··· Study material
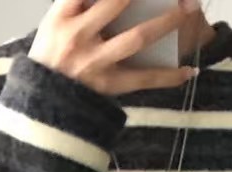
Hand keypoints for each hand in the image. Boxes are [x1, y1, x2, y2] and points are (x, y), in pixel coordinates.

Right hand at [29, 0, 199, 95]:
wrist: (42, 101)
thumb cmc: (53, 53)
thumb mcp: (56, 20)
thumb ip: (81, 3)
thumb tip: (115, 1)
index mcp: (62, 14)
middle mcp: (77, 35)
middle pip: (116, 2)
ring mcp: (94, 62)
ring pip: (136, 37)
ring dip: (165, 22)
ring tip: (188, 10)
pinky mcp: (108, 86)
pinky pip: (143, 79)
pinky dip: (168, 76)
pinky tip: (189, 70)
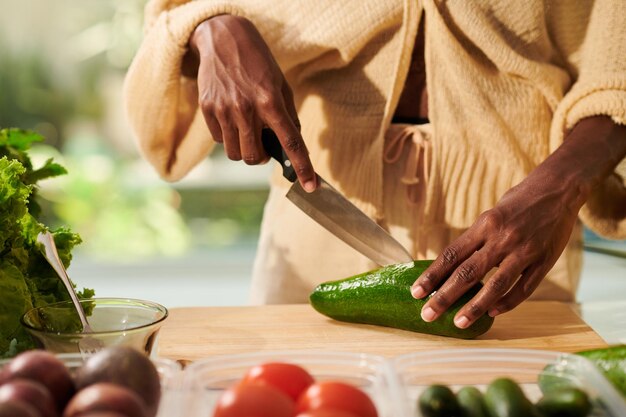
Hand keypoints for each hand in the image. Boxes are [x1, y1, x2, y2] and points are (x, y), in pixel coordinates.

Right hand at [187, 15, 316, 191]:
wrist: (223, 38)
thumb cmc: (258, 62)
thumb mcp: (281, 84)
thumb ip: (287, 115)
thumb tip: (292, 143)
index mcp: (270, 102)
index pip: (290, 142)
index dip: (302, 167)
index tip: (311, 186)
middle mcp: (246, 109)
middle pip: (254, 158)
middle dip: (261, 158)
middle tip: (263, 144)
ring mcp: (224, 110)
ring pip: (235, 153)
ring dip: (244, 149)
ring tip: (246, 129)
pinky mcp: (207, 109)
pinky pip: (219, 140)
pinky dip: (227, 136)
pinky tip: (231, 118)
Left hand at [411, 116, 625, 327]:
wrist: (558, 188)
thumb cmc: (519, 201)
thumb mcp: (491, 214)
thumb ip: (476, 239)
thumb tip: (452, 265)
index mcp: (484, 224)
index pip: (452, 254)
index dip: (432, 275)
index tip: (416, 292)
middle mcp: (502, 238)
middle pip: (468, 272)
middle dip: (445, 296)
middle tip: (428, 314)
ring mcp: (524, 251)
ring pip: (496, 285)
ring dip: (475, 307)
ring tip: (458, 323)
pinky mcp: (544, 261)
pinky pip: (523, 288)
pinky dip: (507, 302)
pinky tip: (492, 313)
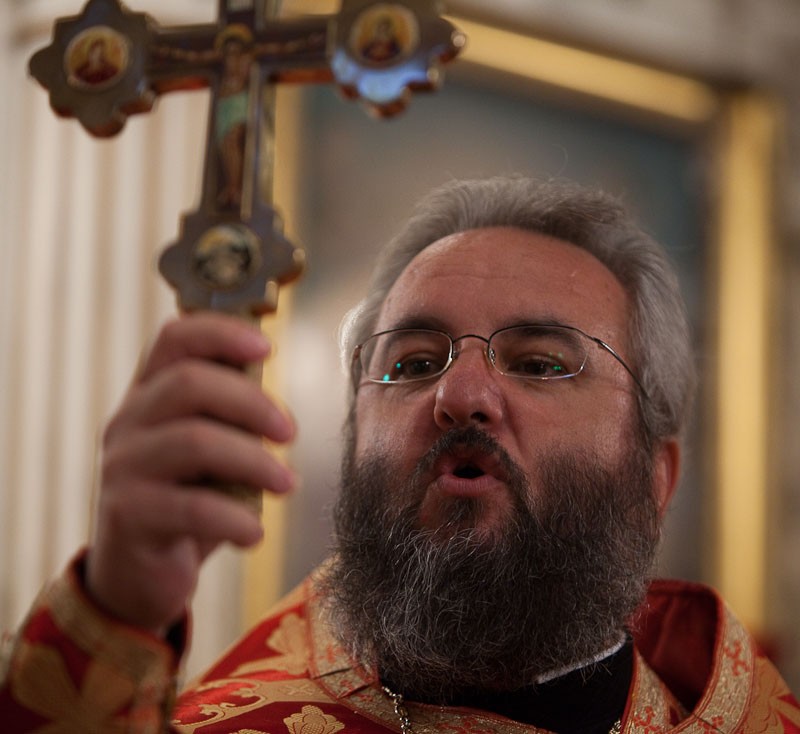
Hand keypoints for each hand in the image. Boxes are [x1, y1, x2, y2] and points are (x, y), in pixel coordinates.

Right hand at [86, 313, 295, 632]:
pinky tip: (256, 533)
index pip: (174, 338)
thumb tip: (279, 410)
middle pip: (188, 383)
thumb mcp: (208, 453)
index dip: (221, 333)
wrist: (137, 575)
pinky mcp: (128, 515)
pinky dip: (236, 519)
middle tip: (290, 434)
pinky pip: (192, 507)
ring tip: (287, 485)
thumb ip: (230, 423)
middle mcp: (127, 423)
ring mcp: (122, 468)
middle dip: (252, 403)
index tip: (267, 348)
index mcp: (148, 395)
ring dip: (254, 461)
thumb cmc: (185, 500)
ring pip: (194, 442)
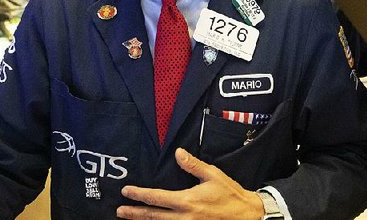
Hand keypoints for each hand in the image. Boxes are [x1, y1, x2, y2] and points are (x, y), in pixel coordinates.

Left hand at [116, 148, 263, 218]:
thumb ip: (193, 165)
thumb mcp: (212, 175)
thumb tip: (178, 152)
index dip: (140, 194)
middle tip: (119, 211)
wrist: (247, 216)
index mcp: (187, 201)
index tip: (126, 191)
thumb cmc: (229, 194)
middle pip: (153, 217)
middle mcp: (184, 218)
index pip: (157, 198)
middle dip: (135, 214)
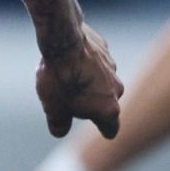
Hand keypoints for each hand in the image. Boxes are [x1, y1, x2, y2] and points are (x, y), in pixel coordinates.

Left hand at [37, 21, 121, 137]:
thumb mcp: (53, 108)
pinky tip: (68, 56)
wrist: (63, 39)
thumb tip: (60, 130)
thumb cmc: (59, 77)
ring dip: (88, 80)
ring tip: (64, 74)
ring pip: (101, 79)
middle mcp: (116, 89)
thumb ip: (59, 124)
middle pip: (106, 103)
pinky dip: (85, 60)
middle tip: (67, 98)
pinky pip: (95, 59)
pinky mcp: (104, 47)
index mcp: (108, 109)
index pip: (111, 128)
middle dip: (90, 103)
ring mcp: (112, 67)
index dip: (103, 129)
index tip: (102, 130)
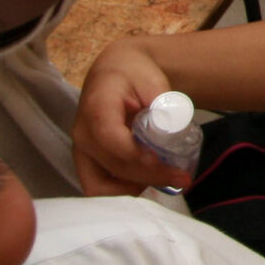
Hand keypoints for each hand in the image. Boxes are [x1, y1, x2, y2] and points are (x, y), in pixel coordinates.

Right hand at [72, 38, 188, 195]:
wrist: (116, 73)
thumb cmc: (136, 75)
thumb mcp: (152, 81)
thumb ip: (161, 104)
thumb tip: (171, 129)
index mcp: (97, 107)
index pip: (109, 137)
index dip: (133, 153)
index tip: (160, 160)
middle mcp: (83, 133)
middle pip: (113, 165)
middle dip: (150, 175)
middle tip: (183, 177)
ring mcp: (82, 151)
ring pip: (103, 185)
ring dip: (137, 186)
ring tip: (168, 178)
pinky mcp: (87, 163)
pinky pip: (100, 188)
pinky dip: (125, 190)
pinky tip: (149, 179)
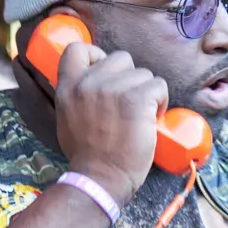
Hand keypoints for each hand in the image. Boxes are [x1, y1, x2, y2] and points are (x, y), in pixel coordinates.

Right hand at [55, 42, 167, 204]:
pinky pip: (158, 85)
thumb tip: (91, 82)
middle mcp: (88, 83)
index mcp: (68, 87)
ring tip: (141, 116)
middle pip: (121, 58)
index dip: (97, 56)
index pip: (77, 48)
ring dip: (147, 93)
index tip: (107, 75)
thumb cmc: (87, 155)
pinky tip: (151, 119)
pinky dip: (160, 102)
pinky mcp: (136, 98)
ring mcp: (113, 89)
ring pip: (143, 73)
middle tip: (129, 103)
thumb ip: (77, 95)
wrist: (100, 178)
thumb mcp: (67, 118)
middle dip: (130, 78)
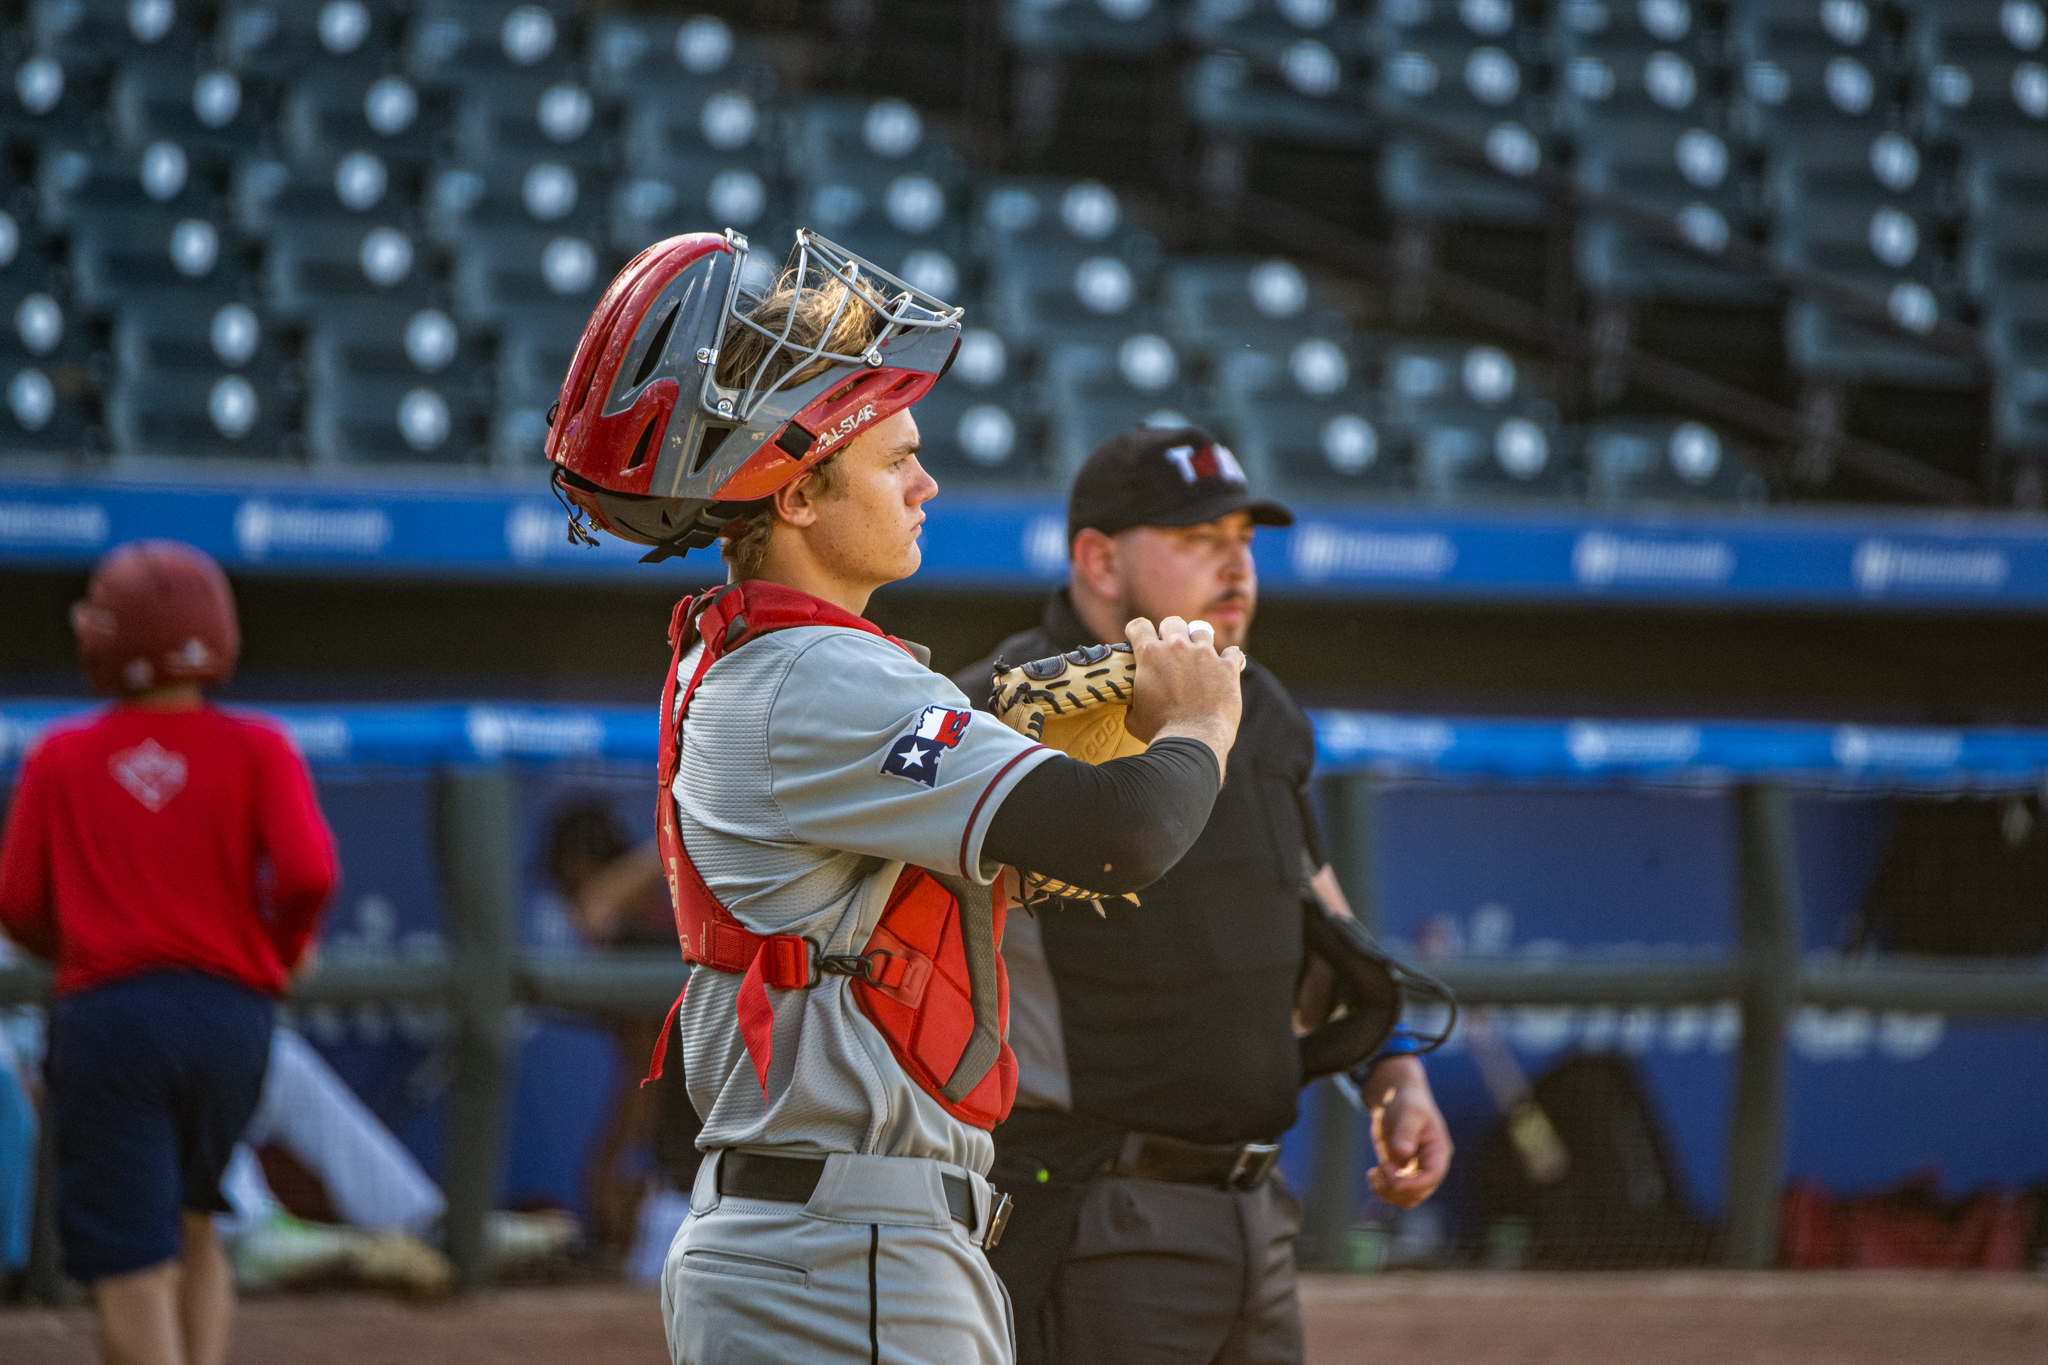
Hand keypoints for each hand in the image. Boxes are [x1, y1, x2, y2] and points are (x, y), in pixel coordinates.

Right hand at [1122, 615, 1244, 776]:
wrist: (1193, 741)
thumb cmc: (1160, 731)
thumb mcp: (1134, 715)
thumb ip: (1134, 699)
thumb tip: (1133, 703)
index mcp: (1150, 655)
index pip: (1139, 625)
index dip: (1138, 631)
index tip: (1140, 639)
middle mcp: (1178, 647)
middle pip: (1173, 622)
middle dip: (1170, 632)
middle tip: (1172, 649)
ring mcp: (1205, 655)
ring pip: (1202, 631)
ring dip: (1199, 642)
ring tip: (1199, 657)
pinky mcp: (1227, 668)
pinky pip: (1233, 652)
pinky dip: (1229, 660)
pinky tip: (1225, 670)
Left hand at [1365, 1056, 1451, 1208]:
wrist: (1397, 1100)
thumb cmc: (1407, 1102)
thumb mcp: (1408, 1113)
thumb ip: (1406, 1132)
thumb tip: (1403, 1153)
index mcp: (1438, 1152)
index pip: (1432, 1178)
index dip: (1413, 1184)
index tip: (1392, 1176)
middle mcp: (1430, 1166)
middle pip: (1419, 1193)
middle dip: (1397, 1186)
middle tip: (1381, 1166)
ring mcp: (1416, 1172)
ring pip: (1406, 1198)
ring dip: (1388, 1192)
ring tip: (1374, 1173)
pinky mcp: (1402, 1174)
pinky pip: (1395, 1193)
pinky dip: (1381, 1190)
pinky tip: (1372, 1174)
······
● **Exercise requirements**:
Go down the entries above from the line containing "thumb ip: (230, 423)" to the line containing "index dip: (97, 56)" and write out each line exactly, leaving pictures out.

● **Solution for this problem**:
thumb ip: (230, 423)
middle mcp: (127, 423)
ring mcp: (122, 468)
middle dip: (252, 403)
index tip: (267, 348)
index mcp: (148, 395)
ring dip: (254, 461)
thumb cmc: (185, 500)
ring pip: (194, 442)
Hand keypoints for each hand in the image. Boxes are [x1, y1, x2, y2] and points are (x, y), in pixel coordinates.

Left hand at [116, 148, 263, 218]:
thumb ip: (193, 165)
thumb mcp: (212, 175)
thumb tip: (178, 152)
index dip: (140, 194)
middle tip: (119, 211)
wrist: (247, 216)
index mcp: (187, 201)
index tip: (126, 191)
thumb cmc: (229, 194)
middle pip: (153, 217)
middle mcp: (184, 218)
index pip: (157, 198)
middle dip: (135, 214)
Hand keypoints for each hand in the image. Boxes are [x1, y1, x2, y2] and points are (x, y), in pixel coordinates.

Left hand at [37, 21, 121, 137]:
thumb mcp: (53, 108)
pinky tip: (68, 56)
wrist: (63, 39)
thumb tip: (60, 130)
thumb cmc: (59, 77)
ring dip: (88, 80)
ring tip: (64, 74)
ring pip: (101, 79)
middle mcp: (116, 89)
thumb ip: (59, 124)
middle pip: (106, 103)
pinky dip: (85, 60)
middle tip: (67, 98)
pinky pip: (95, 59)
pinky mcp: (104, 47)
index mcp: (108, 109)
index pip: (111, 128)
middle dip: (90, 103)
ring mcp: (112, 67)
index dip: (103, 129)
index tip: (102, 130)
Hand keypoints for each hand in the image. Boxes are [x1, y1, x2, y2] and points are (x, y), in pixel coordinates.

Right hand at [72, 38, 188, 195]:
wrist: (116, 73)
thumb cmc: (136, 75)
thumb mcp: (152, 81)
thumb ip: (161, 104)
thumb tip: (171, 129)
index mcp: (97, 107)
index pip: (109, 137)
index dip: (133, 153)
index tip: (160, 160)
middle mcp: (83, 133)
middle pip: (113, 165)
middle dip: (150, 175)
middle tip: (183, 177)
ring mcp: (82, 151)
ring pip: (103, 185)
ring dip: (137, 186)
ring tip: (168, 178)
pinky mcp: (87, 163)
pinky pip: (100, 188)
pinky dip: (125, 190)
pinky tip: (149, 179)
Hand keypoints for each hand in the image. Boxes are [x1, y1, x2, y2] and points are (x, y), in pixel coordinates.

Right hand at [55, 42, 167, 204]:
pinky pip: (158, 85)
thumb tip: (91, 82)
middle mcp: (88, 83)
index mcp: (68, 87)
ring tip: (141, 116)
middle pip: (121, 58)
index dip: (97, 56)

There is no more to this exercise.